YOUR OBJECTIVE |
Your answer must match the records word for word and contain no pictures.
-- -- --
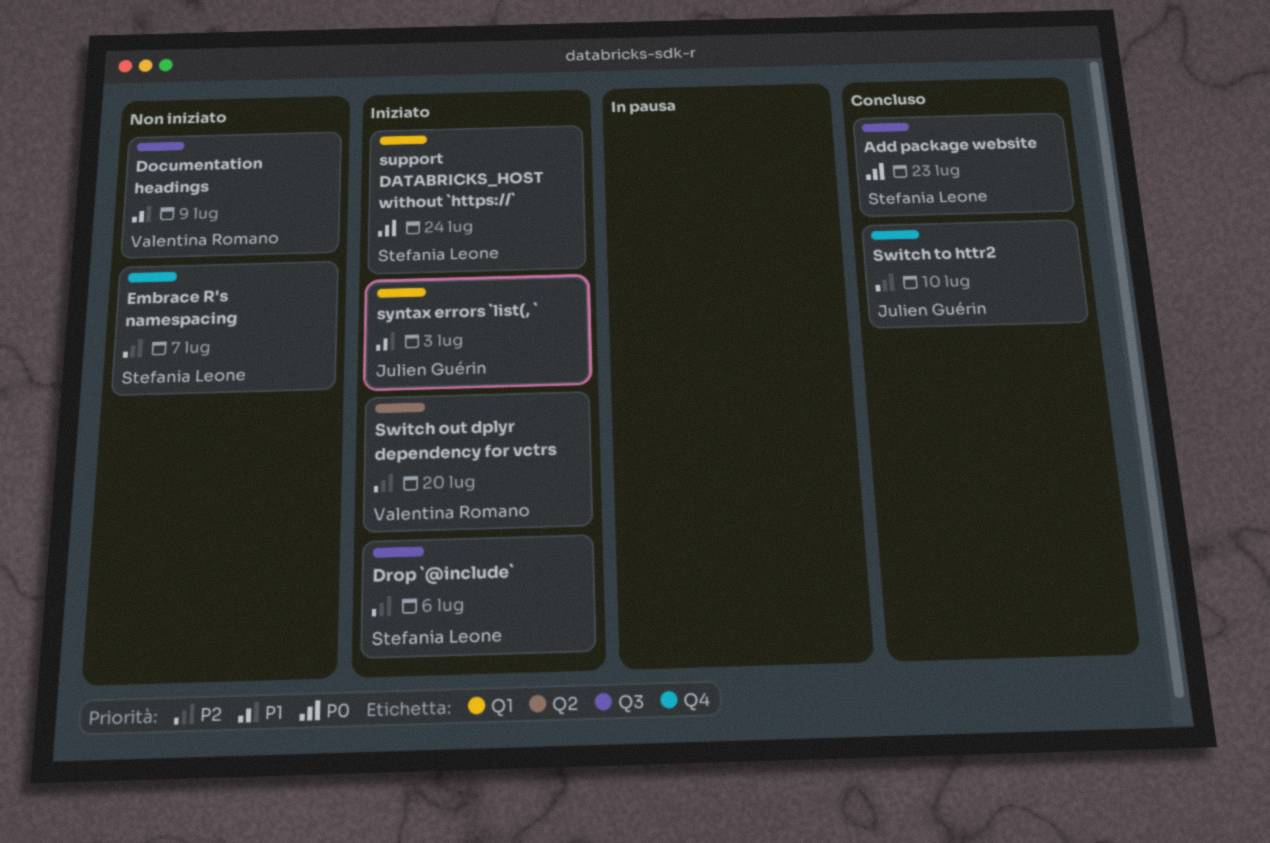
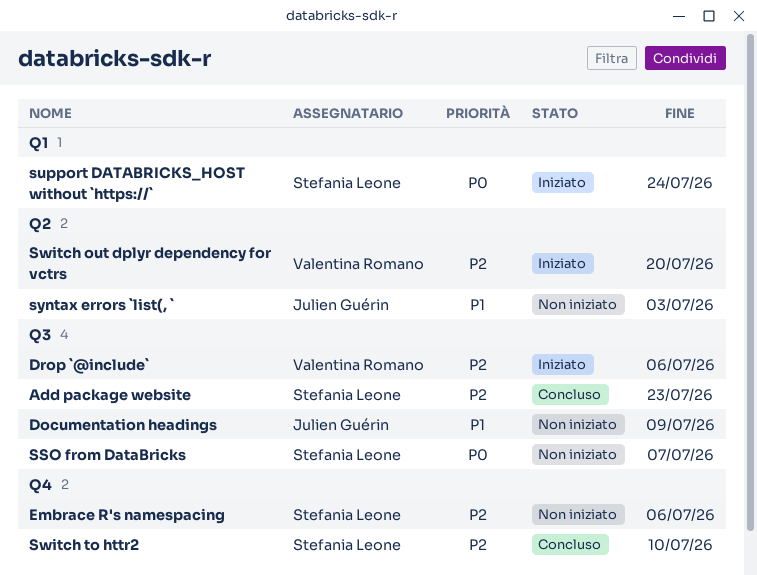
Add package website, priority: P0 -> P2
Documentation headings, owner: Valentina Romano -> Julien Guérin
Drop `@include`, owner: Stefania Leone -> Valentina Romano
Embrace R's namespacing, due: Jul 7 -> Jul 6
SSO from DataBricks: none -> present
Switch to httr2, owner: Julien Guérin -> Stefania Leone
syntax errors `list(, `, status: Iniziato -> Non iniziato
syntax errors `list(, `, label: Q1 -> Q2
-- -- --
SOLVED EXERCISE |
Add package website, priority: P0 -> P2
Documentation headings, owner: Valentina Romano -> Julien Guérin
Drop `@include`, owner: Stefania Leone -> Valentina Romano
Embrace R's namespacing, due: Jul 7 -> Jul 6
SSO from DataBricks: none -> present
Switch to httr2, owner: Julien Guérin -> Stefania Leone
syntax errors `list(, `, status: Iniziato -> Non iniziato
syntax errors `list(, `, label: Q1 -> Q2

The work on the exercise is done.